Dataset entries
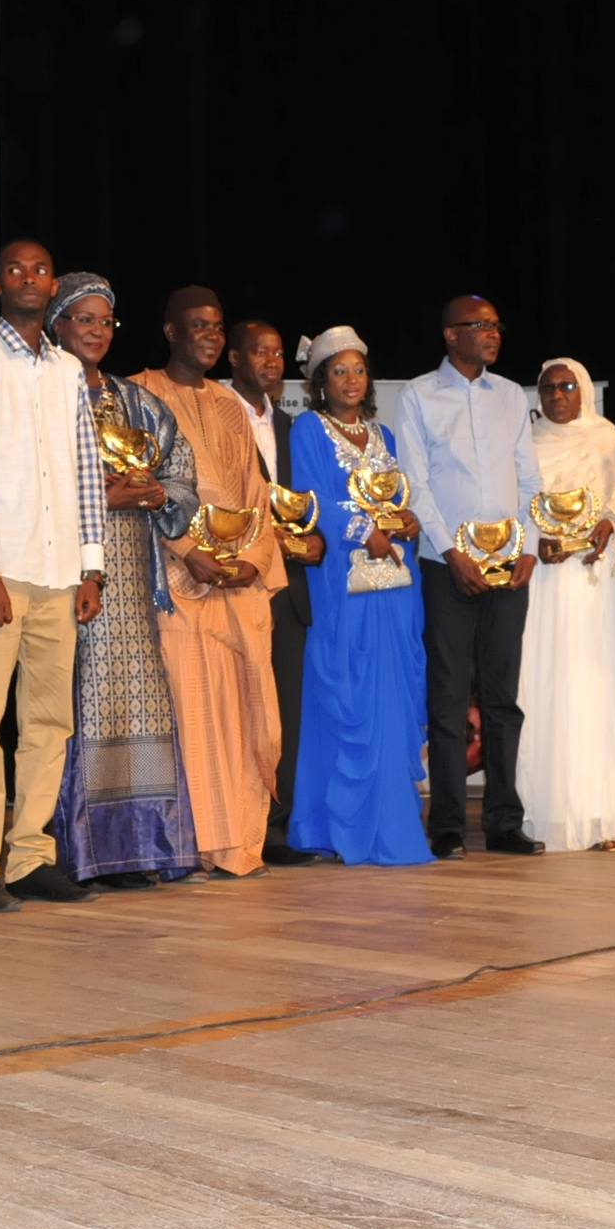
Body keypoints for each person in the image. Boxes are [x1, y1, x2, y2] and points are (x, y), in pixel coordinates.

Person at [0, 239, 107, 910]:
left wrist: (92, 567)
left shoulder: (68, 369)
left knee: (48, 723)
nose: (28, 278)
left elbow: (87, 470)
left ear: (53, 284)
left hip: (61, 570)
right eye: (15, 269)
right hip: (2, 571)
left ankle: (31, 857)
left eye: (39, 270)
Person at [45, 272, 202, 888]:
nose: (96, 331)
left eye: (105, 321)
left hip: (134, 580)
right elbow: (27, 477)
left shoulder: (137, 401)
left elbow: (180, 469)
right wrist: (98, 497)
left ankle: (139, 846)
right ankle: (82, 852)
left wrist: (159, 492)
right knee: (79, 701)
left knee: (140, 703)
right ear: (56, 325)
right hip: (66, 572)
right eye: (83, 319)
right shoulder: (42, 395)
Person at [133, 289, 287, 878]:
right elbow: (138, 488)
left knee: (241, 713)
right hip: (175, 583)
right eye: (198, 326)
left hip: (235, 584)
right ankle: (187, 846)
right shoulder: (140, 394)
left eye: (218, 327)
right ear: (170, 330)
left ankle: (237, 845)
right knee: (190, 713)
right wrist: (188, 553)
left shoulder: (228, 405)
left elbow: (254, 491)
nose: (211, 336)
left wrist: (253, 559)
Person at [396, 295, 545, 857]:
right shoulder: (418, 395)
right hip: (446, 567)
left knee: (504, 698)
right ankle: (449, 825)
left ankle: (504, 822)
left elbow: (528, 478)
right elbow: (415, 483)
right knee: (449, 699)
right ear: (450, 334)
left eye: (495, 325)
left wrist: (529, 547)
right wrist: (449, 552)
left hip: (509, 566)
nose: (492, 333)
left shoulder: (510, 396)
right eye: (479, 325)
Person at [285, 327, 429, 864]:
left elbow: (395, 493)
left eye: (359, 370)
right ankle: (333, 828)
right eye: (339, 371)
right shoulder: (308, 428)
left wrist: (405, 518)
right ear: (320, 382)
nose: (351, 380)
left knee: (389, 691)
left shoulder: (383, 434)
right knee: (344, 694)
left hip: (391, 584)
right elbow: (311, 496)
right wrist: (363, 529)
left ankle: (390, 822)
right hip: (341, 582)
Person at [517, 357, 615, 850]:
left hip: (594, 584)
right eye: (548, 388)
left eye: (567, 386)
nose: (557, 396)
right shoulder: (525, 442)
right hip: (545, 585)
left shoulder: (604, 436)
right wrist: (534, 539)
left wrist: (609, 525)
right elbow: (516, 506)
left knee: (596, 689)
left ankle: (604, 813)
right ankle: (549, 809)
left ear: (583, 392)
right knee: (548, 685)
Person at [227, 318, 323, 866]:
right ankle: (235, 824)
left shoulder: (291, 426)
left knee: (283, 711)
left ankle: (275, 832)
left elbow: (308, 501)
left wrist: (315, 540)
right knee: (237, 710)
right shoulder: (217, 415)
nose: (271, 362)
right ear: (234, 359)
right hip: (237, 582)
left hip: (290, 589)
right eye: (260, 352)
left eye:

EXERCISE: Give the lines again word for word, from the start of the records to the line holding "right wrist: (98, 497)", both included, and leave out any picture.

ANSWER SECTION:
Body keypoints for each person in the image. Boxes are [x1, y1, x2, y2] and points are (x, y), in pixel coordinates.

Person at [0, 239, 107, 910]:
left wrist: (92, 567)
left shoulder: (68, 369)
left knee: (48, 723)
nose: (28, 278)
left elbow: (87, 470)
left ear: (53, 284)
left hip: (61, 570)
right eye: (15, 269)
right hip: (2, 571)
left ankle: (31, 857)
left eye: (39, 270)
Person at [45, 272, 202, 888]:
nose: (96, 331)
left eye: (105, 321)
left hip: (134, 580)
right elbow: (27, 477)
left shoulder: (137, 401)
left elbow: (180, 469)
right wrist: (98, 497)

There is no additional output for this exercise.